The Risk of Road Trips

| May 2, 2010 | 1 Comments

I have never been one for road trips.  Growing up, my family did not go on a lot of far away vacations, but when we did, we usually drove.  Straight through.  Interstate the entire way.  We’d pack up blankets, pillows, a cooler of food to fuel our bodies and drive until we reached our destination, only stopping to fill the gas tank and take a restroom break.  Did I mention that the first road trip I remember taking was to Los Angeles-a 24 hour drive from our Washington home?  While I was excited for the trip, we arrived exhausted after being awake for so long, getting bad sleep, not getting any exercise and being stuck with each other for 24 hours straight in a small car.  So my memories of road trips are not fun.

Fast forward to adulthood.  I married a man who’s favorite summer college job was being a pizza delivery man.  He had a cooler in the car set up with snacks for the day and was in hog heaven.  As a kid, he wanted to be a truck driver so he could spend all of his days on the road.  He is the guy who takes old abandoned highways and gets distracted by the worlds largest ball of yarn along the way.  He loads the car full of music he loves or books on tape and thoroughly enjoys being in the car.  He would drive three states out of the way to go to the grocery store if he could.  Sometimes, I think he has tried.

I guess opposites attract.

In planning our wedding and after our marriage, our road trips consisted of sitting in congested traffic going from New York to New England.  Not fun.

**Instruction A:** Translate this sentence from the road trip post into Spanish: "I guess opposites attract."
**Instruction B:** Switch "truck driver" to "bus driver" in the road trip post, and give the passage starting at "Fast forward to" and ending at "England.  Not fun.".
**Instruction C:** Proceed with the road trip post, picking up after its last sentence.
The items have no connection to the road trip post.

**Data records:**
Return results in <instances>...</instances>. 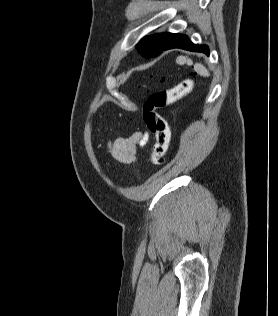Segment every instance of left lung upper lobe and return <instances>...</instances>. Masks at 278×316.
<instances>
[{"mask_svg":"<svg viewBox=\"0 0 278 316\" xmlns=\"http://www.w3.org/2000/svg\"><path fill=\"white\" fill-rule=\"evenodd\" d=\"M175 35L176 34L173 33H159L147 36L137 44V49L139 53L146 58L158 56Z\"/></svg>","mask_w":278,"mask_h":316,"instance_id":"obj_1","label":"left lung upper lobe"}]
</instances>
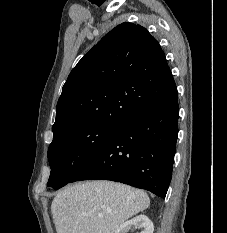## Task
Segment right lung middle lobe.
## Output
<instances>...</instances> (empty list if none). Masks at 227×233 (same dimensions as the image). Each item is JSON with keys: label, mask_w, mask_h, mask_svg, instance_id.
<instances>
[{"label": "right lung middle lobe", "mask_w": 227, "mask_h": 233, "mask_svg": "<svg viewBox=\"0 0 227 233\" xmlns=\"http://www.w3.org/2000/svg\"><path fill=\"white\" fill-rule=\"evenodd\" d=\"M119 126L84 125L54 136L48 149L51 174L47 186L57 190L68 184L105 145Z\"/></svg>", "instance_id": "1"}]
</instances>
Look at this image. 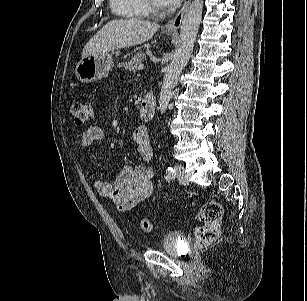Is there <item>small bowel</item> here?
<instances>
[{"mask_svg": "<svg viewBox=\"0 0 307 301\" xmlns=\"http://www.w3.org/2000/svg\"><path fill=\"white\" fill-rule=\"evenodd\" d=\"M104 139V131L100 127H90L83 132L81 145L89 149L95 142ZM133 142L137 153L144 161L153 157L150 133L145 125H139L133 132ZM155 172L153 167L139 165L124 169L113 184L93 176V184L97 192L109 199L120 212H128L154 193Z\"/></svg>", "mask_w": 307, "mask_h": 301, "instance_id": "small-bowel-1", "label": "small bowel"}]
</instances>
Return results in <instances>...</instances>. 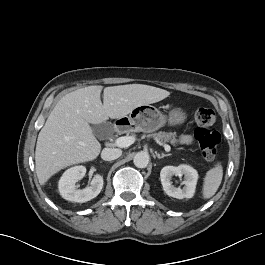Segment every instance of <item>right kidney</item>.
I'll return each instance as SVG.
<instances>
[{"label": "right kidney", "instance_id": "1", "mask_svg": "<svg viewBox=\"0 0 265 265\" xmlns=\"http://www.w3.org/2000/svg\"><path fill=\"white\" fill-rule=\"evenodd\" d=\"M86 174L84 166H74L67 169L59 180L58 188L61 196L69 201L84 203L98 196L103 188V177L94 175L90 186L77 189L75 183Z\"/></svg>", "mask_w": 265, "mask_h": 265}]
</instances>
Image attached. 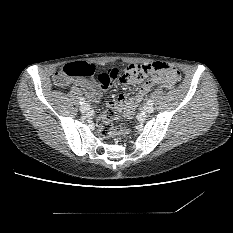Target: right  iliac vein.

**Exercise response A:** Supongo que los opuestos se atraen.

**Exercise response B:**
Fast forward to adulthood.  I married a man who’s favorite summer college job was being a pizza delivery man.  He had a cooler in the car set up with snacks for the day and was in hog heaven.  As a kid, he wanted to be a bus driver so he could spend all of his days on the road.  He is the guy who takes old abandoned highways and gets distracted by the worlds largest ball of yarn along the way.  He loads the car full of music he loves or books on tape and thoroughly enjoys being in the car.  He would drive three states out of the way to go to the grocery store if he could.  Sometimes, I think he has tried.

I guess opposites attract.

In planning our wedding and after our marriage, our road trips consisted of sitting in congested traffic going from New York to New England.  Not fun.

**Exercise response C:**
But five years ago, we decided to leave Brooklyn and move to Nashville.  It was then that he finally trained me in the art of road trips.  We had to get our car from  New York to Nashville somehow.  The answer:  ROAD TRIP!  It is approximately a 15 hour trip if you drive directly from Brooklyn to Nashville.  It took us 6 weeks.  We took the long way looping around the entire country so we could drive along Route 66 and Pacific Highway 101, neither of which was directly on our route. We had both left our jobs so we weren’t stressed to answer calls or email requests.  We emptied our apartment and had an iPod, cell phones, two cameras-one digital, one old school, a laptop, overnight bags, and a trunkful of belongings with us.  Oh and a Road Food book, a travel book, and What to Expect when you are Expecting.  Yep, I was six months pregnant at the time.  It meant making a few extra stops for ultrasounds along the way and some longer stays at restaurants to sample homestyle cooking.  But it turned out to be a great trip.  I finally learned that road trips can be fun.  But I also still hate being in the car for too long.  And I get impatient staring at the ball of yarn for too long.  But I do enjoy taking pictures and later revisiting our memories as we page through photo albums.

So while our last major road trip as a pair of DINKs (Double Income No Kids) had us blasting Journey and singing along to it, lazy naps, or listening to novels on tape, road trips today are more likely to involve Raffi and Books on tape by Arnold Lobel and Beverly Clearly.  And a lot of stops carefully timed around meals, naps, running around, etc. because now, we have two kids-a 2 year old and a 5 year old.  And they never stop talking/arguing.  We don’t take a lot of road trips these days.  But, my risk this month is to risk 32 hours in the car with my husband and kids.  Yes.  32 hours.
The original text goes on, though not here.